A1.2.6 Programmability and Usability

  • Advances that significantly improve the performance and energy efficiency of arithmetic patterns common to DOE applications but are not well supported by today’s processors, for example, short vector operations such as processing in vector registers

  • Advances that allow efficient computation on irregular data structures (for example, compressed sparse matrices and graphs)

  • Research to determine the most effective option(s) for cache and memory coherency policies; configurable coherency policies and configurable coherence or NUMA domains may be options; coherency policies might also be a power management tool.

  • Research on efficient mapping of multiple levels of application parallelism to node architecture parallelism

  • Advances in software and hardware that allow a user or runtime system to measure and to understand node activities and to adjust implementation choices dynamically

  • Advances that enable a programmer to understand and reason about optimally programming the node, and exposing the right architectural details for consideration. Development of a target independent programming system.

A1-3 Performance Metrics (MR)

Offeror shall estimate or quantify the impact of the proposed technology over industry roadmaps and trends. This information shall be provided for each applicable metric listed below. If a proposed technology will not substantially improve a metric listed below, the proposal shall state that. If Offeror determines that alternative metrics would better represent the benefits of a proposed technology, then Offeror shall explain why they believe the alternative metrics are more meaningful and estimate the impact of the proposed technology based on those metrics.

### Records shown
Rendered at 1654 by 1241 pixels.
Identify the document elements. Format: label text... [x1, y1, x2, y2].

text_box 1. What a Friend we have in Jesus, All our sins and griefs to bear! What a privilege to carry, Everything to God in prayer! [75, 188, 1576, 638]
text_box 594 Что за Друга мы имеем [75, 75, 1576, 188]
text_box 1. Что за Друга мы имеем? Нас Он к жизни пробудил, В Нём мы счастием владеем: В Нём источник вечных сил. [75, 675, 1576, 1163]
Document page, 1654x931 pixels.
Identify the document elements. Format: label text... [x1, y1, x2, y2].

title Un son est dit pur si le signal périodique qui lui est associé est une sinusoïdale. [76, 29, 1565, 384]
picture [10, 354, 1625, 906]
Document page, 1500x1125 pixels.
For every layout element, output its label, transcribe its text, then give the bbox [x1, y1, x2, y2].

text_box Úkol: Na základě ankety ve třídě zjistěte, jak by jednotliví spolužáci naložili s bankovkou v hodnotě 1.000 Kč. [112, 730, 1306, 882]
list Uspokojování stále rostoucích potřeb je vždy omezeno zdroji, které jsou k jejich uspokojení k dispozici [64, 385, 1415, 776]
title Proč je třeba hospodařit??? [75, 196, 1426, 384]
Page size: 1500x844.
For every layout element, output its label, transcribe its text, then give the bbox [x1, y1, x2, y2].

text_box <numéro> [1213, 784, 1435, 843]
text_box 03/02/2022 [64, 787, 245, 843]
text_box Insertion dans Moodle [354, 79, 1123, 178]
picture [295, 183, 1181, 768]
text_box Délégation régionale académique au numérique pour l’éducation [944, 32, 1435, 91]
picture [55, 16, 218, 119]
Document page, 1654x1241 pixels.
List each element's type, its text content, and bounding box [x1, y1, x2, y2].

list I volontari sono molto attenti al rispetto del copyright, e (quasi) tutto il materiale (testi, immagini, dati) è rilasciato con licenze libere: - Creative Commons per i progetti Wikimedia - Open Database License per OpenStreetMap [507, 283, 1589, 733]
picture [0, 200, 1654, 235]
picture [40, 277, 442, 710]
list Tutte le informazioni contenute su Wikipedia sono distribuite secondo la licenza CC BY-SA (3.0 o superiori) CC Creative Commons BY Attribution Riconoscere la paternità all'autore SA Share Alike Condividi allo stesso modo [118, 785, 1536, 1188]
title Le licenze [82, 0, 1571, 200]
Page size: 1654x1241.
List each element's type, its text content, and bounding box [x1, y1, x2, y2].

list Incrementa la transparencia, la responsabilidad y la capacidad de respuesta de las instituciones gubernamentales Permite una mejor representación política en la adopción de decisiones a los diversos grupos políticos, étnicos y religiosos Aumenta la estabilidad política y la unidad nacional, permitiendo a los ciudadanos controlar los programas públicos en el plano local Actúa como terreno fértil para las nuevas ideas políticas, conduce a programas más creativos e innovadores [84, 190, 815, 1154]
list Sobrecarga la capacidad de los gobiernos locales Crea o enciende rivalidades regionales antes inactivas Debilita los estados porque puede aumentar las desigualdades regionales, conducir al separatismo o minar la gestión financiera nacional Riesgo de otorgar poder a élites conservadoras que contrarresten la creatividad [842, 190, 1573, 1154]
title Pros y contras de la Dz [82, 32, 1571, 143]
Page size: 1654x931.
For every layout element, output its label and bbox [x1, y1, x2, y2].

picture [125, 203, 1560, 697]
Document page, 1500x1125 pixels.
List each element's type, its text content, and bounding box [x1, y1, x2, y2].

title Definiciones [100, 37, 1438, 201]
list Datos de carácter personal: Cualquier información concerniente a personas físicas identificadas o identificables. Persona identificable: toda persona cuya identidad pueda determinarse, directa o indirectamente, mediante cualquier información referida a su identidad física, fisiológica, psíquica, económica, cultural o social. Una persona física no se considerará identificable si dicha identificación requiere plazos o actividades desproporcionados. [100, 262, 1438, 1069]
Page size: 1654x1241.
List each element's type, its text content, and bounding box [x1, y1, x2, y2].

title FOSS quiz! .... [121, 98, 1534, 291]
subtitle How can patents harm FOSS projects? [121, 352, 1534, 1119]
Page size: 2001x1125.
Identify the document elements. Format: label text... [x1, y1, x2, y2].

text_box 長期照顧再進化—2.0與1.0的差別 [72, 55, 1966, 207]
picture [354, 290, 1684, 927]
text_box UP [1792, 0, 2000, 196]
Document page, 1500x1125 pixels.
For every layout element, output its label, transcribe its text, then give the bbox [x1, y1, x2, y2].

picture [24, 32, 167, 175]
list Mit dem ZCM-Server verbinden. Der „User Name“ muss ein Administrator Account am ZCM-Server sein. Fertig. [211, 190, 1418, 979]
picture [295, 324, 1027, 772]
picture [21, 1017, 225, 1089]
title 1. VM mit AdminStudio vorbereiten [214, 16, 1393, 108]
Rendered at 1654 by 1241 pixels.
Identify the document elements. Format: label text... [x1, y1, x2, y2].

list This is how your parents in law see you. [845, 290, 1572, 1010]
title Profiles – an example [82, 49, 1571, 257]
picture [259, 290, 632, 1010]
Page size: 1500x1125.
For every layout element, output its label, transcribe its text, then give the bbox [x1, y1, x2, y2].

### Given exercise 1
Copy out, word for word, the passage of the node architecture excerpt between "A1.2.6 Programmability and" and "matrices and graphs)", inclusive.
### Given exercise 2
Resume the node architecture excerpt after its final sentence and carry on writing it.

### Exercise answer 1
A1.2.6 Programmability and Usability

  • Advances that significantly improve the performance and energy efficiency of arithmetic patterns common to DOE applications but are not well supported by today’s processors, for example, short vector operations such as processing in vector registers

  • Advances that allow efficient computation on irregular data structures (for example, compressed sparse matrices and graphs)

### Exercise answer 2
Estimated metric values shall reflect solutions that are productized in 5 to 8 years. These metrics are independent, but a solution that can deliver advances in more than one metric is more desirable than one that solves only one metric at the expense of the others. The most meritorious improvements will make substantial gains over industry roadmaps/trends and substantiate a convincing path to achieving the extreme-scale technology characteristics required by DOE.


  • Node and socket power requirements

  • Processor computational capability per watt

  • FIT rate per socket and node

  • Error detection, correction, and coverage of hard and soft error types

  • Improvements in application MTBI (Mean Time Between Interrupt)

  • Continued functionality in the presence of partial node component failures, extending the MTBR (Mean Time Between Repairs.)

  • Energy per bit for data transfers

  • Computational capacity per node

  • Effective bandwidth delivered to application from memory subsystem

  • Efficient operation as measured by a weighted sum of time and energy to solution, chosen to approximate the likely balance of capital and operating expenses for a node

A1-4 Mandatory Requirements

The following are mandatory requirements for Node Architecture proposals.

A1-4.1 Overall Node Design (MR)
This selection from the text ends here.